Baca Juga: CERITA ORANG BANDUNG (50): Bu Indawati, Pedagang Minuman di Alun-alun Bandung yang Terjebak PPKM
CERITA ORANG BANDUNG (51): Impian Aat Maslahat di Kantin SDN 166 Ciateul
CERITA ORANG BANDUNG #52: Nevi Aryani, Pengabdian Seorang Guru Honorer
Semerbak Bunga di Kios Bunga Larasati
Bagi Imas dan Hendra, lebaran tahun ini menjadi lembaran baru dan semangat baru untuk bangkit kembali setelah diterjang badai pagebluk. Setelah 17 tahun bekerja sebagai pegawai di kakak iparnya, kini Hendra telah memiliki kios bunganya sendiri. Ia beri nama Kios Bunga Larasati. Hendra menjaga kiosnya selama 24 jam.
Di kios seluas 1x2 meter tersebut tak banyak yang Hendra jual, ia menjual bunga buket yang berisi mawar, sedep malam, pikok, astar, dan gabrela. Ia jual dengan berbagai macam ukuran, mulai dari yang terkecil ia bandrol seharga 20.000 rupiah, hingga yang terbesar seharga 300.000 rupiah. Ia juga menjual bunga tabur untuk para peziarah atau pengurus makam, harga satu kantong plastik kecil ia bandrol 2.000 rupiah.

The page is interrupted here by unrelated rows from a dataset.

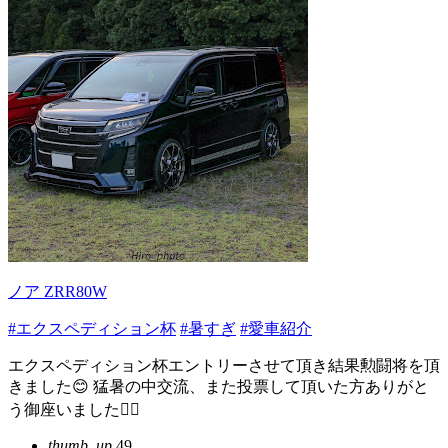
ノア ZRR80W
#エクスペディション杯
#暑すぎ
#愛車紹介
エクスペディション杯エントリーさせて頂き結果勲闘将を頂
きました😊 猛暑の中交流、また投票して頂いた方ありがと
う御座いました🙇‍♂️
thumb_up
49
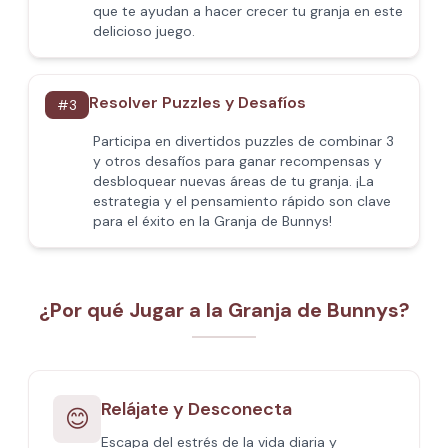
que te ayudan a hacer crecer tu granja en este
delicioso juego.
Resolver Puzzles y Desafíos
#
3
Participa en divertidos puzzles de combinar 3
y otros desafíos para ganar recompensas y
desbloquear nuevas áreas de tu granja. ¡La
estrategia y el pensamiento rápido son clave
para el éxito en la Granja de Bunnys!
¿Por qué Jugar a la Granja de Bunnys?
Relájate y Desconecta
😊
Escapa del estrés de la vida diaria y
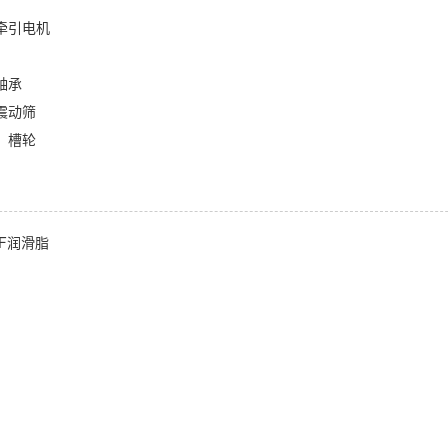
牵引电机
轴承
震动筛
、槽轮
F润滑脂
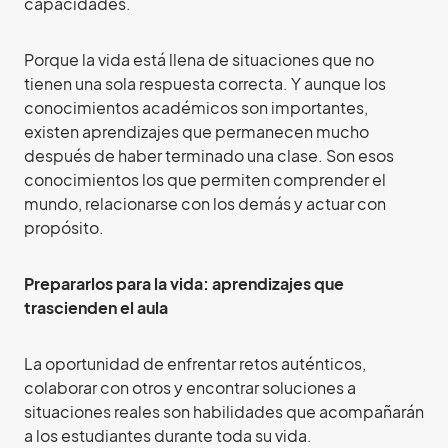
capacidades.
Porque la vida está llena de situaciones que no
tienen una sola respuesta correcta. Y aunque los
conocimientos académicos son importantes,
existen aprendizajes que permanecen mucho
después de haber terminado una clase. Son esos
conocimientos los que permiten comprender el
mundo, relacionarse con los demás y actuar con
propósito.
Prepararlos para la vida: aprendizajes que
trascienden el aula
La oportunidad de enfrentar retos auténticos,
colaborar con otros y encontrar soluciones a
situaciones reales son habilidades que acompañarán
a los estudiantes durante toda su vida.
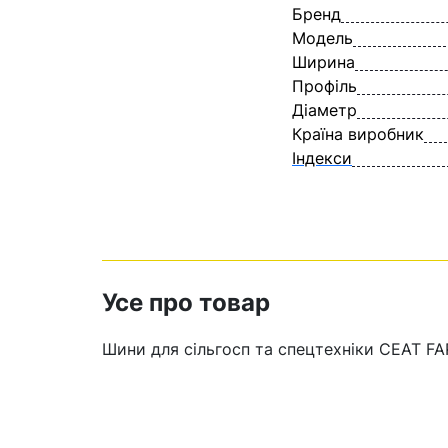
Бренд
Модель
Ширина
Профіль
Діаметр
Країна виробник
Індекси
Усе про товар
Шини для сільгосп та спецтехніки СЕАТ F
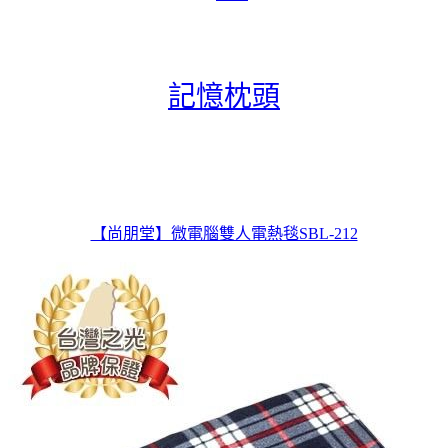
記憶枕頭
【尚朋堂】微電腦雙人電熱毯SBL-212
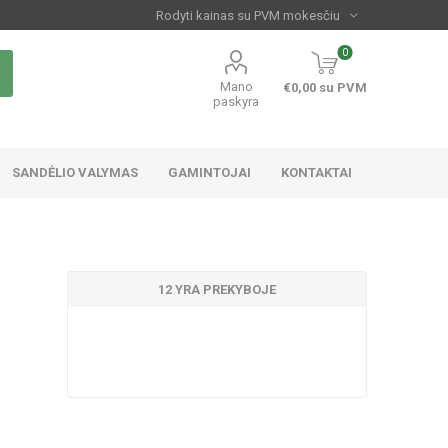
0
Mano
€0,00 su PVM
paskyra
SANDĖLIO VALYMAS
GAMINTOJAI
KONTAKTAI
12 YRA PREKYBOJE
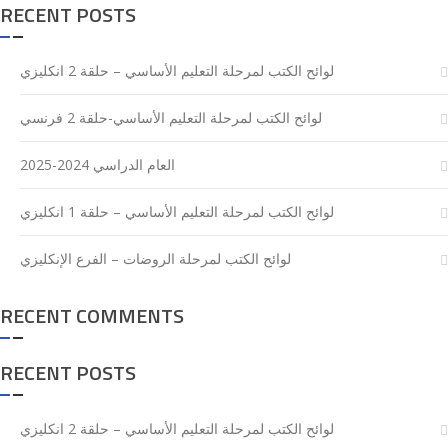
RECENT POSTS
لوائح الكتب لمرحلة التعليم الأساسي – حلقة 2 انكليزي
لوائح الكتب لمرحلة التعليم الأساسي-حلقة 2 فرنسي
العام الدراسي 2024-2025
لوائح الكتب لمرحلة التعليم الأساسي – حلقة 1 انكليزي
لوائح الكتب لمرحلة الروضات – الفرع الإنكليزي
RECENT COMMENTS
RECENT POSTS
لوائح الكتب لمرحلة التعليم الأساسي – حلقة 2 انكليزي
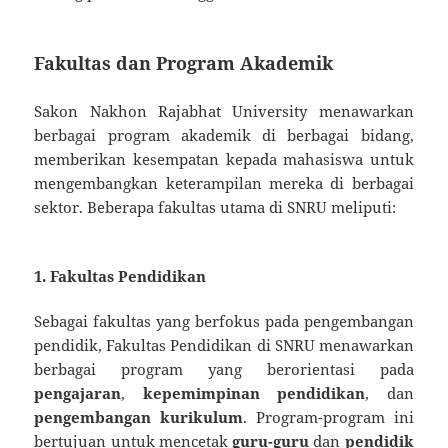
Fakultas dan Program Akademik
Sakon Nakhon Rajabhat University menawarkan
berbagai program akademik di berbagai bidang,
memberikan kesempatan kepada mahasiswa untuk
mengembangkan keterampilan mereka di berbagai
sektor. Beberapa fakultas utama di SNRU meliputi:
1. Fakultas Pendidikan
Sebagai fakultas yang berfokus pada pengembangan
pendidik, Fakultas Pendidikan di SNRU menawarkan
berbagai program yang berorientasi pada
pengajaran
,
kepemimpinan pendidikan
, dan
pengembangan kurikulum
. Program-program ini
bertujuan untuk mencetak
guru-guru
dan
pendidik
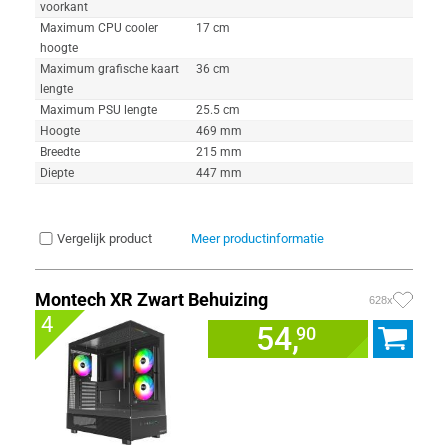
voorkant
Maximum CPU cooler
17 cm
hoogte
Maximum grafische kaart
36 cm
lengte
Maximum PSU lengte
25.5 cm
Hoogte
469 mm
Breedte
215 mm
Diepte
447 mm
Vergelijk product
Meer productinformatie
Montech XR Zwart Behuizing
628x
4
54,
90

“Selain jual bunga buket sama bunga tabur, saya juga bisa buat janur atau hiasan bunga untuk dekor. Biasanya saya ambil bunga buat jualan ini dari petani di Lembang, Banjaran, atau Ciwidey. Kadang juga ada tukang dekor yang datang ke sini buat jual lagi sisa-sisa bunga bekas dekorannya yang gak kepakai,” tutur Hendra.
Satu bulan semenjak dibuka kios miliknya, pesanan bunga mulai berangsur-angsur berdatangan. Selain itu mereka juga sangat terbantu dengan membuka toko di marketplace. Bahkan kini mereka sudah kebanjiran pesanan untuk kelulusan di tanggal 15 Juni nanti.
Imas bersyukur musim pagebluk sudah mulai mereda. Ia mengaku pada saat pagebluk sedang naik-naiknya, ia sampai membuka usaha warung jajanan di rumahnya sendiri. Kini ia tidak lagi meneruskan usaha tersebut, ia memutuskan untuk membantu suaminya berjualan bunga di Karanganyar.
“Ya, kalau gak susah payah gini dapat uang dari mana, A. Ibu juga punya dua anak yang perlu dibiayain, satu udah menduduki bangku SD, satu lagi udah duduk di bangku akhir SMA. Semoga ada rezekinya terus,” ucap Imas.
Kini di tengah redanya badai pagebluk, Imas dan Hendra berusaha bangkit kembali dan menabur harapan baru bersama kios bunganya yang baru ia rintis. Tak ada yang mereka harapkan selain datangnya kejayaan pada keluarga kecil mereka dan semerbak harum bunga terus terpampang di kiosnya.